Confederación Sudamericana de Natación (CONSANAT) is the South American Swimming Confederation, which oversees international aquatics competitions among South American countries. It is affiliated to World Aquatics, the international federation for swimming, via PanAm Aquatics, the swimming continental association for the Americas.

CONSANAT formed on March 16, 1929 in Santiago, Chile. Its office is currently located in Rio de Janeiro, Brazil.

CONSANAT organizes South American aquatics championships in diving, swimming, open water swimming, synchronized swimming, and water polo. It also maintains the South American Records and South American Junior Records.

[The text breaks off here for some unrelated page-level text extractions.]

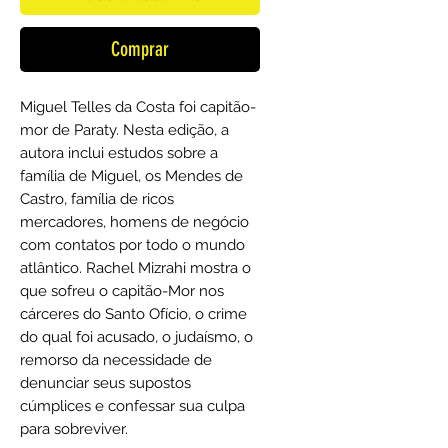
Comprar
Miguel Telles da Costa foi capitão-
mor de Paraty. Nesta edição, a
autora inclui estudos sobre a
família de Miguel, os Mendes de
Castro, família de ricos
mercadores, homens de negócio
com contatos por todo o mundo
atlântico. Rachel Mizrahi mostra o
que sofreu o capitão-Mor nos
cárceres do Santo Ofício, o crime
do qual foi acusado, o judaísmo, o
remorso da necessidade de
denunciar seus supostos
cúmplices e confessar sua culpa
para sobreviver.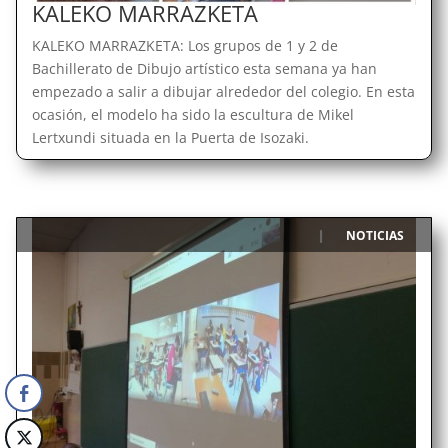
KALEKO MARRAZKETA
KALEKO MARRAZKETA: Los grupos de 1 y 2 de
Bachillerato de Dibujo artístico esta semana ya han
empezado a salir a dibujar alrededor del colegio. En esta
ocasión, el modelo ha sido la escultura de Mikel
Lertxundi situada en la Puerta de Isozaki.
NOTICIAS
|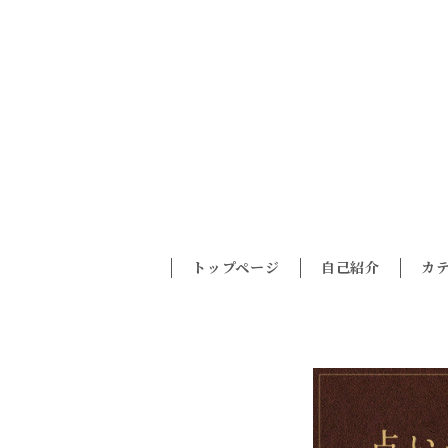
トップページ
自己紹介
カ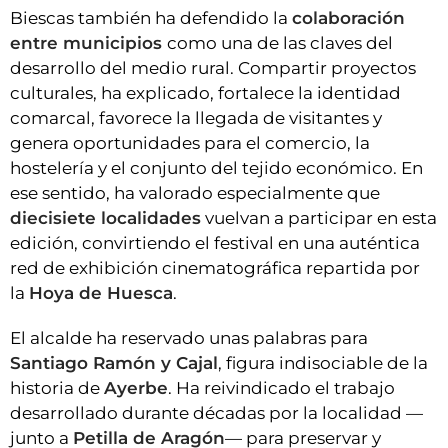
Biescas también ha defendido la
colaboración
entre municipios
como una de las claves del
desarrollo del medio rural. Compartir proyectos
culturales, ha explicado, fortalece la identidad
comarcal, favorece la llegada de visitantes y
genera oportunidades para el comercio, la
hostelería y el conjunto del tejido económico. En
ese sentido, ha valorado especialmente que
diecisiete localidades
vuelvan a participar en esta
edición, convirtiendo el festival en una auténtica
red de exhibición cinematográfica repartida por
la
Hoya de Huesca
.
El alcalde ha reservado unas palabras para
Santiago Ramón y Cajal
, figura indisociable de la
historia de
Ayerbe
. Ha reivindicado el trabajo
desarrollado durante décadas por la localidad —
junto a
Petilla de Aragón
— para preservar y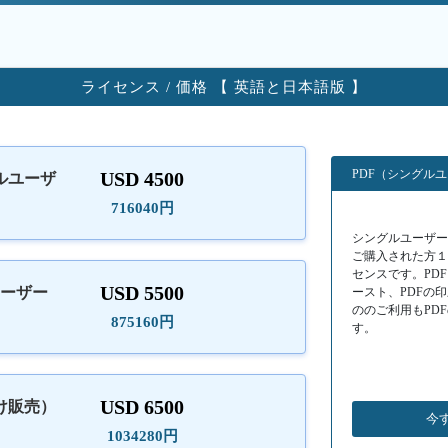
ライセンス / 価格 【 英語と日本語版 】
PDF（シングル
USD 4500
ルユーザ
）
716040円
シングルユーザーラ
ご購入された方
センスです。PD
USD 5500
ユーザー
ースト、PDFの
ののご利用もPD
875160円
す。
USD 6500
け販売）
今
1034280円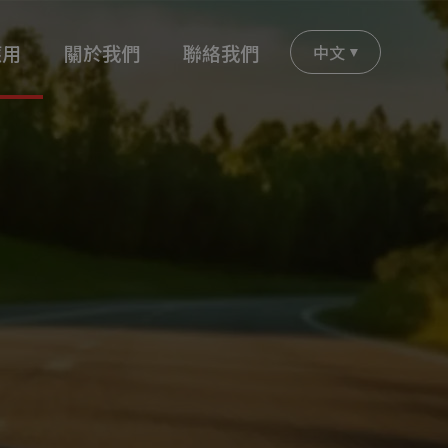
應用
關於我們
聯絡我們
中文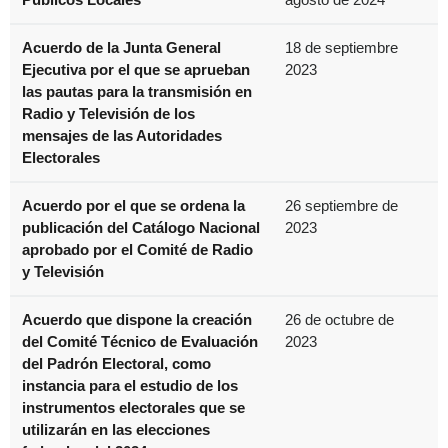
Acuerdo de la Junta General
18 de septiembre
Ejecutiva por el que se aprueban
2023
las pautas para la transmisión en
Radio y Televisión de los
mensajes de las Autoridades
Electorales
Acuerdo por el que se ordena la
26 septiembre de
publicación del Catálogo Nacional
2023
aprobado por el Comité de Radio
y Televisión
Acuerdo que dispone la creación
26 de octubre de
del Comité Técnico de Evaluación
2023
del Padrón Electoral, como
instancia para el estudio de los
instrumentos electorales que se
utilizarán en las elecciones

==Member National Federations==
- Argentina
- Bolivia
- Brazil
- Colombia
- Chile
- Ecuador
- Guyana
- Paraguay
- Peru
- Suriname
- Uruguay
- Venezuela

Note: As French Guiana is an overseas department of France, it is not a CONSANAT member. Rather, it is a department of the French Swimming Federation.

==Competitions==
CONSANAT organizes several South American aquatics championships, including:
- South American Aquatics Championships (all 5 disciplines) : in the even years between Summer Olympics, these are the aquatics competitions at the South American Games.
- South American Masters Aquatics Championships (in even years).
- South American Juniors Aquatics Championships (in odd years).